That information is nothing new. Documents submitted in 2007 as part of the North Texas bid to land the Super Bowl clearly state that the youth center location is decided by the NFL, the host committee and the local team.
Those parties also decide who manages the facility and what its primary function will be.
Mayor Robert Cluck, however, said he has no misgivings about the selection process.
"The NFL is the strongest partner in the decision-making and has said no to a couple of ideas," he said. "But it doesn't bother me to be dictated to [by the NFL].
"I am thrilled. Basically, the NFL gave us a million dollars and the Gene and Jerry Jones foundation will match it. It's a blessing for Arlington."
Salvation Army involved
The Salvation Army is expected to be the primary partner because it is Cowboys owner Jerry Jones' favorite charity.
But LeBlanc had hoped that more consideration would be given to groups such as the Boys & Girls Club of Arlington and the YMCA.
The NFL, in fact, enlisted the Boys & Girls Clubs of America in 2003 to help manage existing youth centers.
"I think we're going to be invited to participate in some way," said Steve Wurm, president of the Boys & Girls Club of Arlington. "But that will be down the line. We are well aware that the Salvation Army is going to be the lead agency and that they have a partnership with the Cowboys."
An NFL spokeswoman said that the Boys & Girls Clubs will be among the groups with a role in the Arlington youth center but that the host committee had selected the Salvation Army as the primary partner. A spokesman for the Salvation Army would not confirm the group's involvement.
The NFL launched the Youth Education Town initiative in 1993, and it has 13 youth centers in 11 cities. The NFL contributes $1 million in seed money, and the local community must raise $1 million in matching funds.
This is how Jones became involved. Because it was doubtful whether Arlington could raise the money, the Gene and Jerry Jones foundation agreed to provide the match; it will be part of the $15 million that Jones pledged to Arlington youth as part of the stadium contract.

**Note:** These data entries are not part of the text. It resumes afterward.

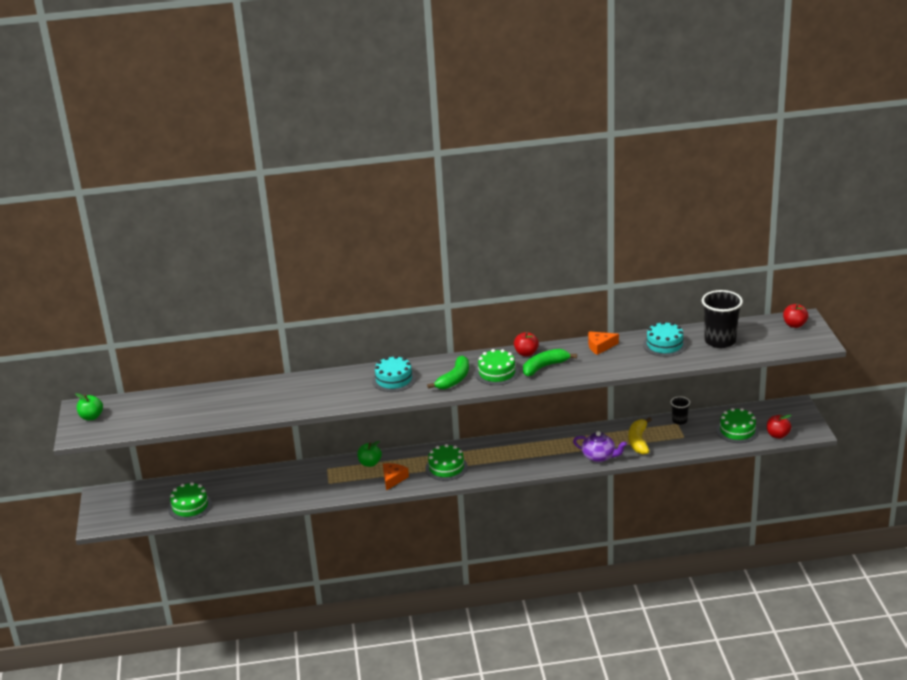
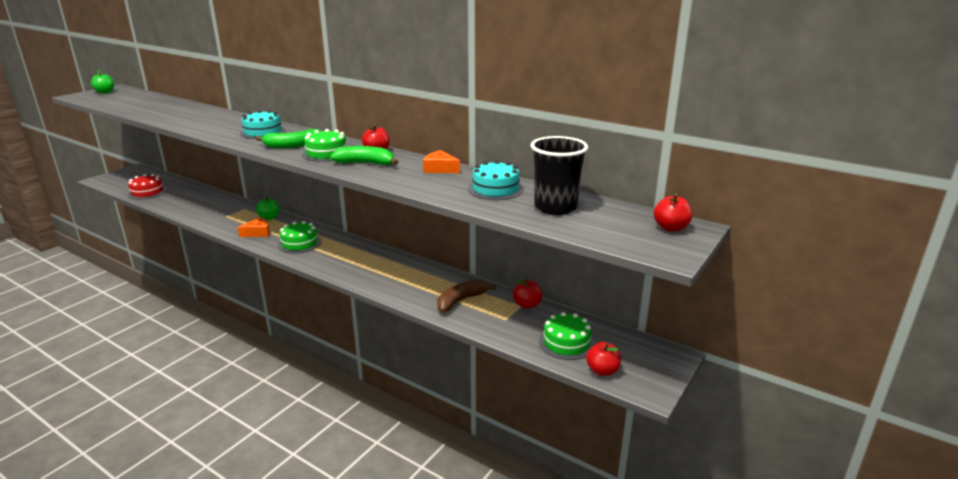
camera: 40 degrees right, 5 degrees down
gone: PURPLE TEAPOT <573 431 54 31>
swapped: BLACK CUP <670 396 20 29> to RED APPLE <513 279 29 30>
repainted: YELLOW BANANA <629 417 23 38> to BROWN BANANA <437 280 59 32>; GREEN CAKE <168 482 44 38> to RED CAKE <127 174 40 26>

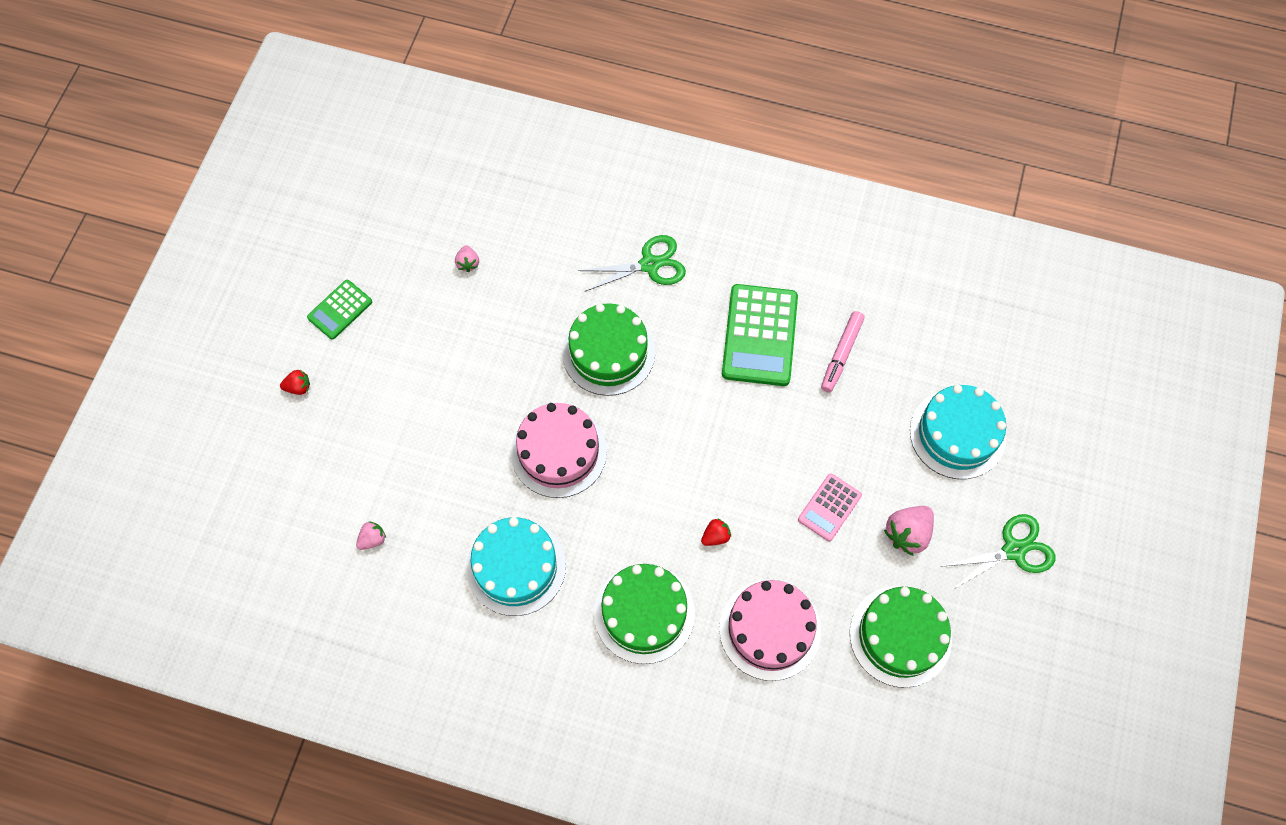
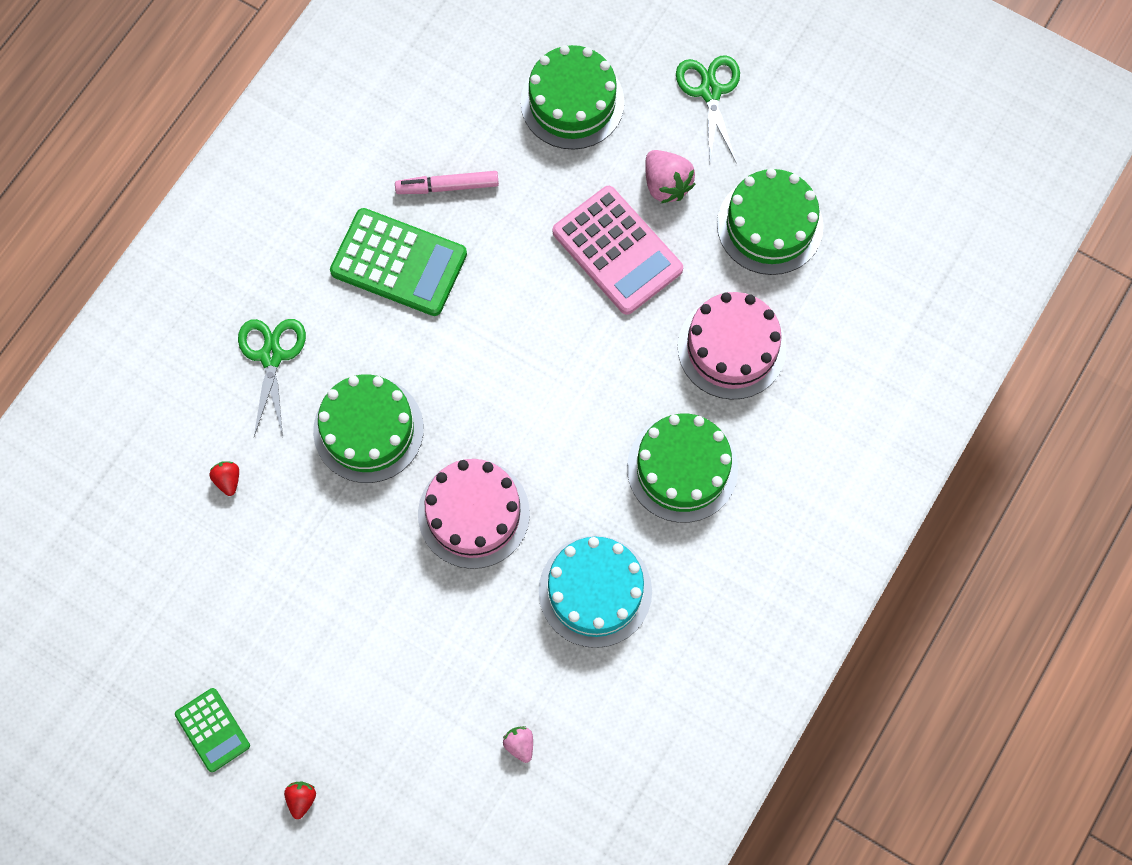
camera: 75 degrees left, 5 degrees up
gone: PINK STRAWBERRY <455 245 24 27>
shifted: RED STRAWBERRY <701 518 30 28> to <210 461 29 35>
repainted: TURQUOISE CAKE <910 385 96 94> to GREEN CAKE <521 45 104 105>
rotated: PINK MARKER <821 311 44 82> = <395 171 104 23> 135 degrees clockwise
scaled: PINK CALCULATOR <798 473 64 68> = <553 186 130 129> x1.79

It's not clear where Arlington's center will be built, although the Salvation Army has a headquarters on East Abram Street.
It's also not clear what kind of programs will be offered. Lively said there is no "cookie-cutter" template, but existing centers offer after-school programs that provide tutoring, mentoring, sports and other educational pursuits for youths who might otherwise be on the street.
LeBlanc said some have discussed building a homeless shelter for teens, most likely in east Arlington, as part of the youth program. He questions the need for a shelter, although Cluck said the city may have up to 2,000 homeless teens.
The city plans to study the issue, said Trey Yelverton, deputy city manager.
The Salvation Army operates homeless shelters in Arlington, Fort Worth, Dallas and Denton.
The Salvation Army will likely manage the youth center with help from other groups, but by early fall, Lively will also name an advisory board whose primary function will be to raise money to keep the center operating.
Arlington taxpayers will not be on the hook.
"We have $2 million in startup grants, and by the end of the summer we will know the budget and the advisory board will know how much it has to raise," Lively said. "Where YETs have failed is where they haven't made it a big deal.
"We have to remember why we're doing the legacy program. It's to benefit kids in Arlington."